(a) If a domestic limited liability company is merging under this chapter, the domestic limited liability company or other business entity surviving or resulting from the merger shall file articles of merger in the Office of the Secretary of State. If a domestic limited liability company is filing the articles of merger, the articles of merger shall be signed by at least one member of the domestic limited liability company, and if another business entity is filing the articles of merger, the articles of merger shall be signed by a person authorized by the other business entity. The articles of merger shall state all of the following:
(1) The name, jurisdiction, and date of formation or organization of each of the domestic limited liability companies or other business entities that are to merge.

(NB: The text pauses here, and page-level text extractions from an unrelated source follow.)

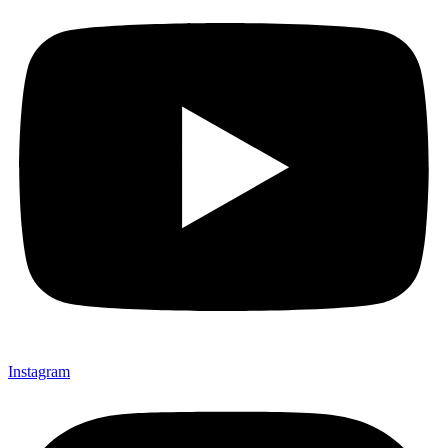
Instagram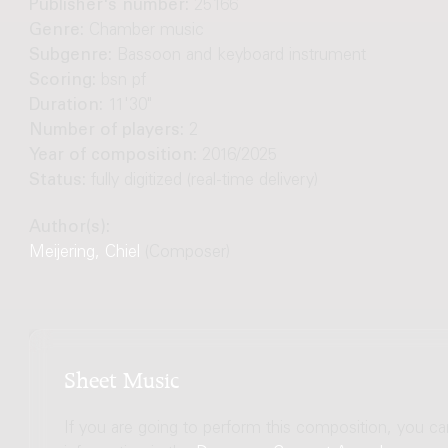
Publisher's number:
25166
Genre:
Chamber music
Subgenre:
Bassoon and keyboard instrument
Scoring:
bsn pf
Duration:
11'30"
Number of players:
2
Year of composition:
2016/2025
Status:
fully digitized (real-time delivery)
Author(s):
Meijering, Chiel
(Composer)
Sheet Music
If you are going to perform this composition, you c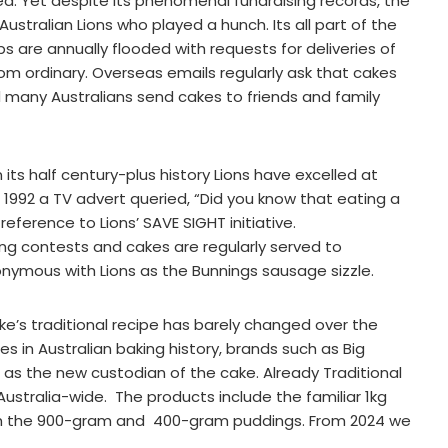
red. Yet despite its phenomenal fundraising records, the
stralian Lions who played a hunch. Its all part of the
lubs are annually flooded with requests for deliveries of
om ordinary. Overseas emails regularly ask that cakes
d many Australians send cakes to friends and family
in its half century-plus history Lions have excelled at
 1992 a TV advert queried, “Did you know that eating a
eference to Lions’ SAVE SIGHT initiative.
g contests and cakes are regularly served to
ynonymous with Lions as the Bunnings sausage sizzle.
ke’s traditional recipe has barely changed over the
 in Australian baking history, brands such as Big
s as the new custodian of the cake. Already Traditional
stralia-wide. The products include the familiar 1kg
with the 900-gram and 400-gram puddings. From 2024 we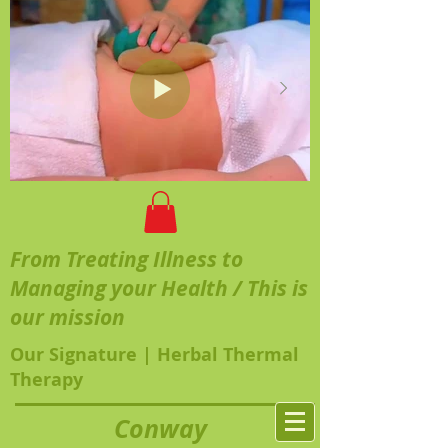
From Treating Illness to
Managing your Health / This is
our mission
Our Signature | Herbal Thermal
Therapy
Conway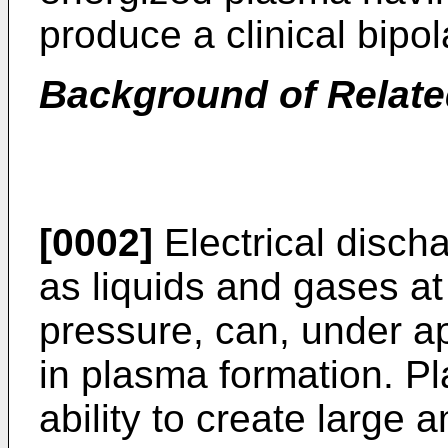
produce a clinical bipola
Background of Relate
[0002]
Electrical disch
as liquids and gases a
pressure, can, under ap
in plasma formation. P
ability to create large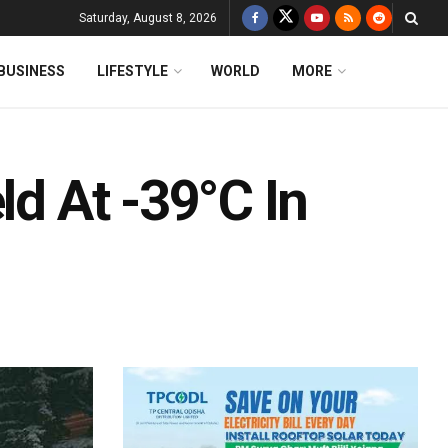
Saturday, August 8, 2026
BUSINESS
LIFESTYLE
WORLD
MORE
ld At -39°C In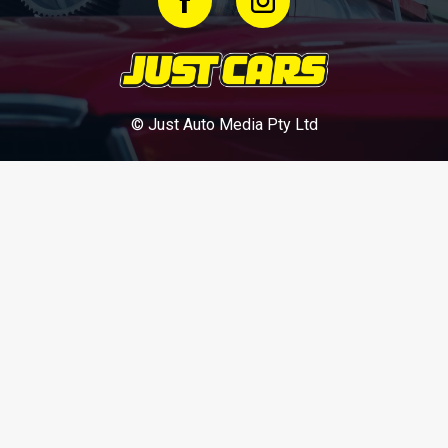
© Just Auto Media Pty Ltd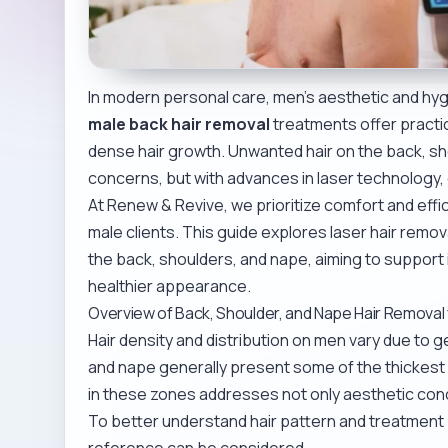
In modern personal care, men’s aesthetic and hygie
male back hair removal
treatments offer practi
dense hair growth. Unwanted hair on the back, s
concerns, but with advances in laser technology, e
At Renew & Revive, we prioritize comfort and effica
male clients. This guide explores laser hair remo
the back, shoulders, and nape, aiming to support
healthier appearance.
Overview of Back, Shoulder, and Nape Hair Removal
Hair density and distribution on men vary due to 
and nape generally present some of the thickest 
in these zones addresses not only aesthetic con
To better understand hair pattern and treatment 
reference can be considered.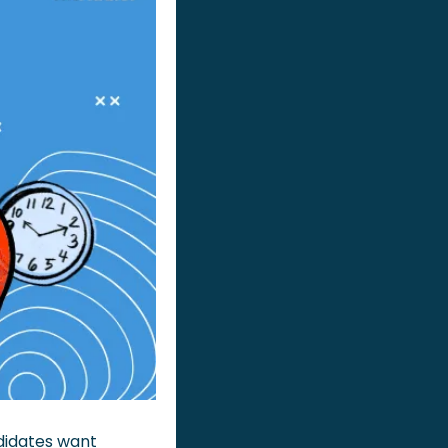
idates want 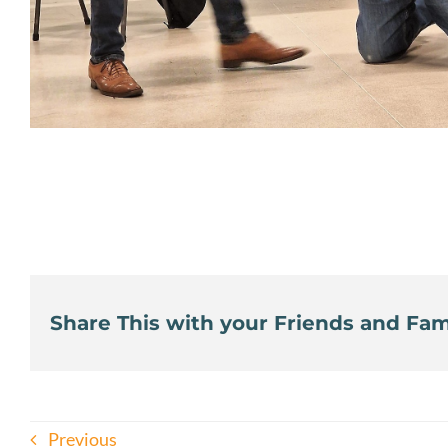
Share This with your Friends and Fami
Previous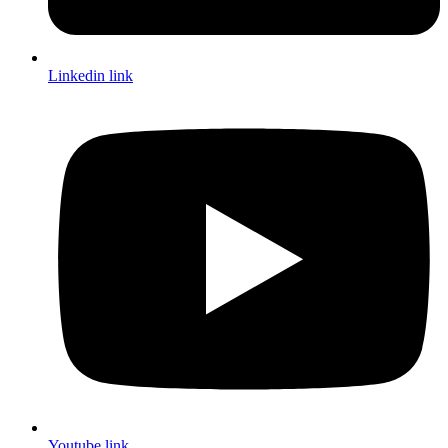
Linkedin link
Youtube link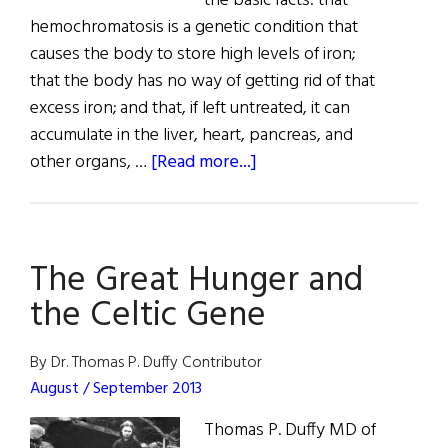
the basic facts: that
hemochromatosis is a genetic condition that
causes the body to store high levels of iron;
that the body has no way of getting rid of that
excess iron; and that, if left untreated, it can
accumulate in the liver, heart, pancreas, and
about
other organs, …
[Read more...]
The
Celtic
Curse
The Great Hunger and
the Celtic Gene
By Dr. Thomas P. Duffy Contributor
August / September 2013
Thomas P. Duffy MD of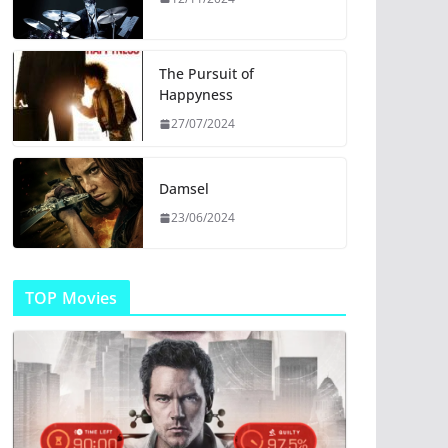
The Pursuit of
Happyness
27/07/2024
Damsel
23/06/2024
TOP Movies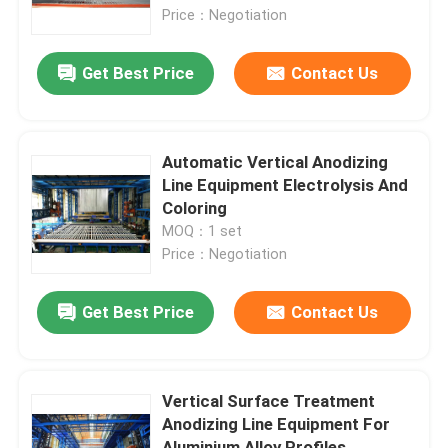
Price：Negotiation
About Us
Get Best Price
Contact Us
Factory Tour
Automatic Vertical Anodizing
Quality Control
Line Equipment Electrolysis And
Coloring
MOQ：1 set
Contact Us
Price：Negotiation
Request A Quote
Get Best Price
Contact Us
VR
Vertical Surface Treatment
Anodizing Line Equipment For
Vertical Powder Coating Line
Aluminium Alloy Profiles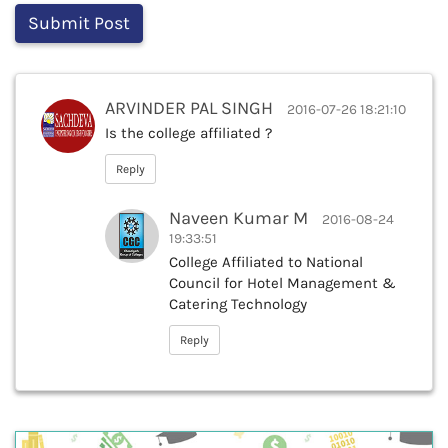
ARVINDER PAL SINGH
2016-07-26 18:21:10
Is the college affiliated ?
Reply
Naveen Kumar M
2016-08-24
19:33:51
College Affiliated to National
Council for Hotel Management &
Catering Technology
Reply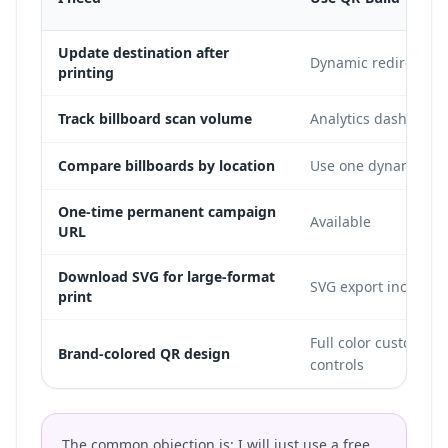
Update destination after
Dynamic redirect in
printing
Track billboard scan volume
Analytics dashboard
Compare billboards by location
Use one dynamic cod
One-time permanent campaign
Available
URL
Download SVG for large-format
SVG export included
print
Full color customizat
Brand-colored QR design
controls
The common objection is: I will just use a free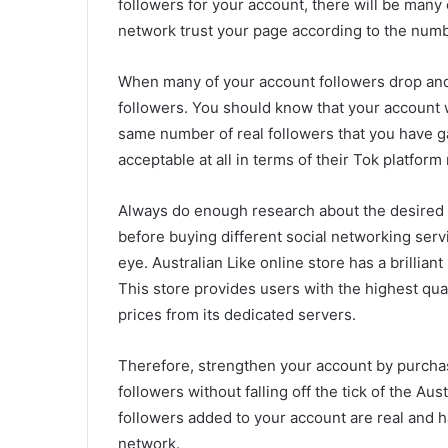
followers for your account, there will be many
network trust your page according to the numb
When many of your account followers drop and f
followers. You should know that your account wi
same number of real followers that you have gai
acceptable at all in terms of their Tok platform 
Always do enough research about the desired o
before buying different social networking servic
eye. Australian Like online store has a brillian
This store provides users with the highest qua
prices from its dedicated servers.
Therefore, strengthen your account by purcha
followers without falling off the tick of the Aust
followers added to your account are real and h
network.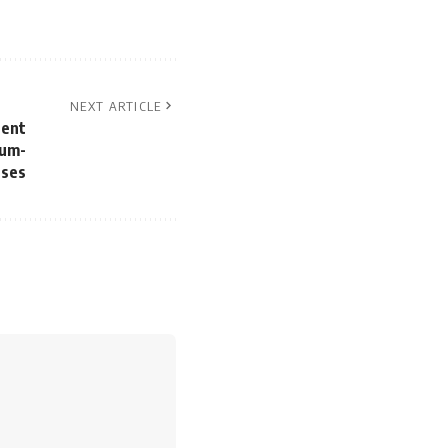
NEXT ARTICLE
tent
ium-
sses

(2) That an agreement of merger has been approved and executed by each of the domestic limited liability companies or other business entities that are to merge.
(3) The name of the surviving or resulting domestic limited liability company or other business entity.
(4) The future effective date or time, which shall be a date or time certain, of the merger if it is not to be effective upon the filing of the articles of merger.
(5) That the agreement of merger is on file at a place of business of the surviving or resulting domestic limited liability company or other business entity, and shall state the street address of that place of business.
(6) That a copy of the agreement of merger will be furnished by the surviving or resulting domestic limited liability company or other business entity, on request and without cost, to any member of any domestic limited liability company or any person holding an interest in any other business entity which is a party to the merger.
(7) If the surviving or resulting entity is not a domestic limited liability company or other business entity organized under the laws of this state, a statement that the foreign business entity consents to service of process on it by registered mail addressed to the foreign business entity at the office required to be maintained in the state or other jurisdiction where it is organized by the laws of that state or, other jurisdiction, or, if not so required, at its principal office, if it has not appointed an agent under Section 10A-1-5.31 or if that agent cannot be found or served with the exercise of reasonable diligence.
(b) A merger shall be effective upon the filing in the Office of the Secretary of State of the articles of merger unless a future effective date or time is provided in the articles of merger, in which event the merger shall be effective at the future date or time specified.